Just in passing, the Ambassador Bridge Company already has set up these pre-processing centers so that the "main purpose" to assist truckers is already being fulfilled.

Do you get it? The way to guarantee success of the DRIC bridge is to force trucks to use a certain crossing. And obviously the crossing of choice would be the Government bridge. That's how they would get the numbers. It would have to be made mandatory to use that staging area and the means to do that is Bill C-3 as I have said before [BLOGs December 04, 2006 "Clever Bureaucrats" November 27, 2006 "Who Is In Control AT MTO"].

I am not going into all of the arguments why staging area would not make any sense, especially for Windsor. The one however that is the most important from a business perspective is how much it would cost for a truck to use the mandatory staging area. Now remember, the area has to be paved to be big enough in case there is a huge backup at the border. Of course there may never be a backup if the border is running smoothly but it doesn't matter, that facility has to be paid for.

I've seen estimates of the cost being in the range of $20-$25M or more and naturally not even a private investor like John Laing PLC is going to risk their money on that. So it will have to be government financed.

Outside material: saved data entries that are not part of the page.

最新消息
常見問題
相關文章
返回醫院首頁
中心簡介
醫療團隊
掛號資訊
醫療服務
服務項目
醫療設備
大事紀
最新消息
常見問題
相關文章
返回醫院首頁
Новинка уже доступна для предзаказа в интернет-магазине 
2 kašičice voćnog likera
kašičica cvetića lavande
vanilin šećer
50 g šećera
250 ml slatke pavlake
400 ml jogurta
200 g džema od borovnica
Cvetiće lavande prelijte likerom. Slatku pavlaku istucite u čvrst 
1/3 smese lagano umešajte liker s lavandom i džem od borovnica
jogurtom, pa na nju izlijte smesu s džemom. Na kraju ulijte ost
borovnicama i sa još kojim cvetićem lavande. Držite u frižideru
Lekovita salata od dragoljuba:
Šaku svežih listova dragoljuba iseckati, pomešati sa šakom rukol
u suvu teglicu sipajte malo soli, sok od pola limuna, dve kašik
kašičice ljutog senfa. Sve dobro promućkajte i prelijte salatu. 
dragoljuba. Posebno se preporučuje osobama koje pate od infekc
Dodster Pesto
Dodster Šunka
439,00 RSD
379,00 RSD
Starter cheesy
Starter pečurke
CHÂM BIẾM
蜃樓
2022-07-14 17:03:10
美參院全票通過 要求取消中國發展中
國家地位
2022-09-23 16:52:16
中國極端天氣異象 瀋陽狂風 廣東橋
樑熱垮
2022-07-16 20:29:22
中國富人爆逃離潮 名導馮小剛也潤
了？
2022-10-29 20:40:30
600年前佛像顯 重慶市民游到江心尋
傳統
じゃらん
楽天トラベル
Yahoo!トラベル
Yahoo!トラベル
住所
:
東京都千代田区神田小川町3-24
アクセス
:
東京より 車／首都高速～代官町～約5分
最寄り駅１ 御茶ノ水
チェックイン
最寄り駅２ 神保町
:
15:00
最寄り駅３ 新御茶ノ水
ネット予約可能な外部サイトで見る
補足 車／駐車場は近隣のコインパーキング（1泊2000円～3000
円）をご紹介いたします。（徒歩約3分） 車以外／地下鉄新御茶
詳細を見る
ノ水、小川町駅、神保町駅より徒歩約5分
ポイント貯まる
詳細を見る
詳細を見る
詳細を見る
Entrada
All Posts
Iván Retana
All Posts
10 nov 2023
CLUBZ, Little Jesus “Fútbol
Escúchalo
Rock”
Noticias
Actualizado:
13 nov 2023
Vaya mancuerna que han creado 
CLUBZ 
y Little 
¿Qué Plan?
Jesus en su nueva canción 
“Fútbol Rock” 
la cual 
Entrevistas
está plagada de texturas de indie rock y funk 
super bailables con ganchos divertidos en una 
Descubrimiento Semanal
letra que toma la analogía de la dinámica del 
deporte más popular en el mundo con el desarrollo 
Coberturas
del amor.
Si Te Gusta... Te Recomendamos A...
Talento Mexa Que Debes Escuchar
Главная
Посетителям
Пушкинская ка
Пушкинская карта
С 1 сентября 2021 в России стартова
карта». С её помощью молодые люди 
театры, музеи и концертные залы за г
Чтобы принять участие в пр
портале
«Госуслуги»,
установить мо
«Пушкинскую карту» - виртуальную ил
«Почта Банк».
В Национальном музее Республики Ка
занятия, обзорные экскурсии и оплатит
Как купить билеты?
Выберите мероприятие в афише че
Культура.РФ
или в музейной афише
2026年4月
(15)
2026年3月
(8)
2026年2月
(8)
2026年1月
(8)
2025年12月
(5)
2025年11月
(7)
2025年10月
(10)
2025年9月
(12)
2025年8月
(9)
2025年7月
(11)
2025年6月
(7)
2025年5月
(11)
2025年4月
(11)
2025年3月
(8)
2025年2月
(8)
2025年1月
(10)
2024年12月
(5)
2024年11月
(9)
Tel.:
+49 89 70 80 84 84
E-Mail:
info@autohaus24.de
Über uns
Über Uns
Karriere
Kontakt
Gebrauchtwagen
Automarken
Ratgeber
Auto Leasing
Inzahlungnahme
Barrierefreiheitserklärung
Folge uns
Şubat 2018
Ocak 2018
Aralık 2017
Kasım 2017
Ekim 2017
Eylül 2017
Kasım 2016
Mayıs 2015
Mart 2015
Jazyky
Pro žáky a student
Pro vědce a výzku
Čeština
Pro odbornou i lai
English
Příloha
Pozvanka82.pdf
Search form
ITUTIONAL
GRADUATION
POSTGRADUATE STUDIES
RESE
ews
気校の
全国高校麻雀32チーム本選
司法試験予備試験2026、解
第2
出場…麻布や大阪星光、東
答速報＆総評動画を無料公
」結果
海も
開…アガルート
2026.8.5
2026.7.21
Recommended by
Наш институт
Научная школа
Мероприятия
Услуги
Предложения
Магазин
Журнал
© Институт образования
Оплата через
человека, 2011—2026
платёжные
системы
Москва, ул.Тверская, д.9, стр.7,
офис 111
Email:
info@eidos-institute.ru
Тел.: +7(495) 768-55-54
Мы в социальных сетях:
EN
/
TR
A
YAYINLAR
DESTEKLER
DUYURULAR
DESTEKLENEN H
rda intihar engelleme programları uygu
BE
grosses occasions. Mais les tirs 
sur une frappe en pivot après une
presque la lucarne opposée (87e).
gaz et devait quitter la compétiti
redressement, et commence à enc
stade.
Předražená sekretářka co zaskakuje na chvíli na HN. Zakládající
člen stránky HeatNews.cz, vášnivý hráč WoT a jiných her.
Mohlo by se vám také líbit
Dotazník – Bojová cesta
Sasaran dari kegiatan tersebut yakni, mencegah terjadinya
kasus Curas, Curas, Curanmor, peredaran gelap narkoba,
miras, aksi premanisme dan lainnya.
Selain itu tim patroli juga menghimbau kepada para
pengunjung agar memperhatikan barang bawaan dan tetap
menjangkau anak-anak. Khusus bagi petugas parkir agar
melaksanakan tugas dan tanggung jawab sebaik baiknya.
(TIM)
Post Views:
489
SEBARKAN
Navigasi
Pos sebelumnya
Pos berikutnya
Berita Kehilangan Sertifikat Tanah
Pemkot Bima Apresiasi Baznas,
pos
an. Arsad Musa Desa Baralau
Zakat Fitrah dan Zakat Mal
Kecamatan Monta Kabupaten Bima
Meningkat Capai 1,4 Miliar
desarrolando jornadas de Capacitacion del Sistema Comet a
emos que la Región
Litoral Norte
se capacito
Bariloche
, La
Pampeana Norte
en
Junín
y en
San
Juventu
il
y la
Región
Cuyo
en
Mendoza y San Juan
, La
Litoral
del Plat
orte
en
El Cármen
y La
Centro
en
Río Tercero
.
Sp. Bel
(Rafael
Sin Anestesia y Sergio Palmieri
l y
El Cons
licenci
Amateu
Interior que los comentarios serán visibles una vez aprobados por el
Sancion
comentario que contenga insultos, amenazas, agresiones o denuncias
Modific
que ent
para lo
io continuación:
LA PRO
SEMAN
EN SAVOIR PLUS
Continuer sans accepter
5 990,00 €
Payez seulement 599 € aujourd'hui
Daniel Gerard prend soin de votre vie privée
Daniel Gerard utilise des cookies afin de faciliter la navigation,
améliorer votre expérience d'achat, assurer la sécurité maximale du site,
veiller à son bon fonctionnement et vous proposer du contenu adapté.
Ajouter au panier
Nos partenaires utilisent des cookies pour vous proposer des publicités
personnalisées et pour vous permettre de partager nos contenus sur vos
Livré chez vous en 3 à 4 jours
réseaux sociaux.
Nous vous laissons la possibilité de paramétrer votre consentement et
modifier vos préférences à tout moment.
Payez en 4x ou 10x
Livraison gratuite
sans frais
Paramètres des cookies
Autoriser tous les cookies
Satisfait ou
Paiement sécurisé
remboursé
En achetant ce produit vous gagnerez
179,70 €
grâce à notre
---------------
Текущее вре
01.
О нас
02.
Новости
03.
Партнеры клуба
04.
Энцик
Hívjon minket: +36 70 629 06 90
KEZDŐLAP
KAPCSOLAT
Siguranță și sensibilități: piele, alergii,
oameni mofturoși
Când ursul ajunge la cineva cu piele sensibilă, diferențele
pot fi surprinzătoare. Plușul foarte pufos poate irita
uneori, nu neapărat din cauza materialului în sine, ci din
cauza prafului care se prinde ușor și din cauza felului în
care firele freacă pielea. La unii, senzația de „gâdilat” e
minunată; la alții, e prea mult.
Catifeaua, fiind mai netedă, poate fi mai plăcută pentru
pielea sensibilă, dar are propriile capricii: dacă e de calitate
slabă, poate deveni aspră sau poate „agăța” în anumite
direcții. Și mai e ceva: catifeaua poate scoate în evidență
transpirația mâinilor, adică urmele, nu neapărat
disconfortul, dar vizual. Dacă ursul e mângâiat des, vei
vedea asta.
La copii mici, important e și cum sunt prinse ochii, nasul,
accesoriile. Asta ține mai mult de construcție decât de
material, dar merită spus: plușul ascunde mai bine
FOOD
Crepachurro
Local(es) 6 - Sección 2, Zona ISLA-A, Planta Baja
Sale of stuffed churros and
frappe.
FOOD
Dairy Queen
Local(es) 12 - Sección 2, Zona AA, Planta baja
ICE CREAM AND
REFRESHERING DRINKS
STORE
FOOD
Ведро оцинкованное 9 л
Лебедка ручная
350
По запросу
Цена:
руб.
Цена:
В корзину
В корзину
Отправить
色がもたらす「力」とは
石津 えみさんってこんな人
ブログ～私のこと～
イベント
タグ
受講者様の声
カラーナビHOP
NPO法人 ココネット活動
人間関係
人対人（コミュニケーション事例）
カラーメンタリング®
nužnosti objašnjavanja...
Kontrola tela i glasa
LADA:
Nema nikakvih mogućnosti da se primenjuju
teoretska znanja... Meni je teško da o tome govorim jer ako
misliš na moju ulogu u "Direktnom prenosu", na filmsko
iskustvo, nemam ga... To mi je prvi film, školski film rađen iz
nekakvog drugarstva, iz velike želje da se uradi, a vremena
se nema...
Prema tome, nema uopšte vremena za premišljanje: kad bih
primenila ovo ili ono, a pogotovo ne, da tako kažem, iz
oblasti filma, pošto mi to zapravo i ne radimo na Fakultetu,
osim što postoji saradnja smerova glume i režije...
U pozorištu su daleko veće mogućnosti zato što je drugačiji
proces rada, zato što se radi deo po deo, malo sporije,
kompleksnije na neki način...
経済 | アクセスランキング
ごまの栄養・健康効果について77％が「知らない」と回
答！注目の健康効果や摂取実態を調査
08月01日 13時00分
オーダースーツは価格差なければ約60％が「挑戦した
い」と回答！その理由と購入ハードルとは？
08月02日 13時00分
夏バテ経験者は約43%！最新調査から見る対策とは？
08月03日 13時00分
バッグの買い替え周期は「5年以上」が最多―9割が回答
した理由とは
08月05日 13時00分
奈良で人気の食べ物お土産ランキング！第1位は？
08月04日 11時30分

Every truck that uses the facility will have to pay a fee to pay for it. How much will that fee be... who knows. Obviously truckers will try and avoid the area if possible which means that instead of using main highways they will take back roads. After all they don't want to be stuck at some staging facility at $100-125 an hour while a bureaucrat figures out which border crossing they should take it assuming that the bureaucrat believes there is no truck back up.

In the end, I could see a whole bunch of truckers saying that it just doesn't make sense to go across the border any longer. The costs are too high and the wait periods too uncertain. They would just pull out the marketplace leaving fewer truckers for shippers to use. With fewer truckers, the obvious result is that shipping prices are higher meaning that it is more expensive to do business in this country.

If it is too expensive do business in Ontario or in Canada, then why would anyone locate their plant here or why would anyone remain here if by going south of the border the Company can deal with their customers without the border hassle.

The concept is wonderful in a world designed to meet the needs of the bureaucrat. However, unless the bureaucrat understands business and in particular transportation that business model may not bear any relationship to reality. We saw that in Canada before with the National Energy Program which was designed to protect the Canadian oil industry but in fact destroyed it and allowed foreign companies to take over a good part of the oil patch.

This is an old story that we saw about a year and a half ago with the same players being mentioned. The only difference is that there is a private investor involved that may have put in some money into the project, how much we do not know.

While it is designed obviously to ease the concerns P3 investors and to cause aggravation to the owners of the Ambassador Bridge, it does nothing except make the bureaucrats look even more foolish than they are.

As someone knowledgeable in the trucking industry told me:

  • "Don't believe everything you read, the "marshalling yard" idea is as dead as the dodo. Frankly, it never was alive depite the lip service occasionally paid to it by some politicians, again, no one I know in government ever thought this was anything but silly."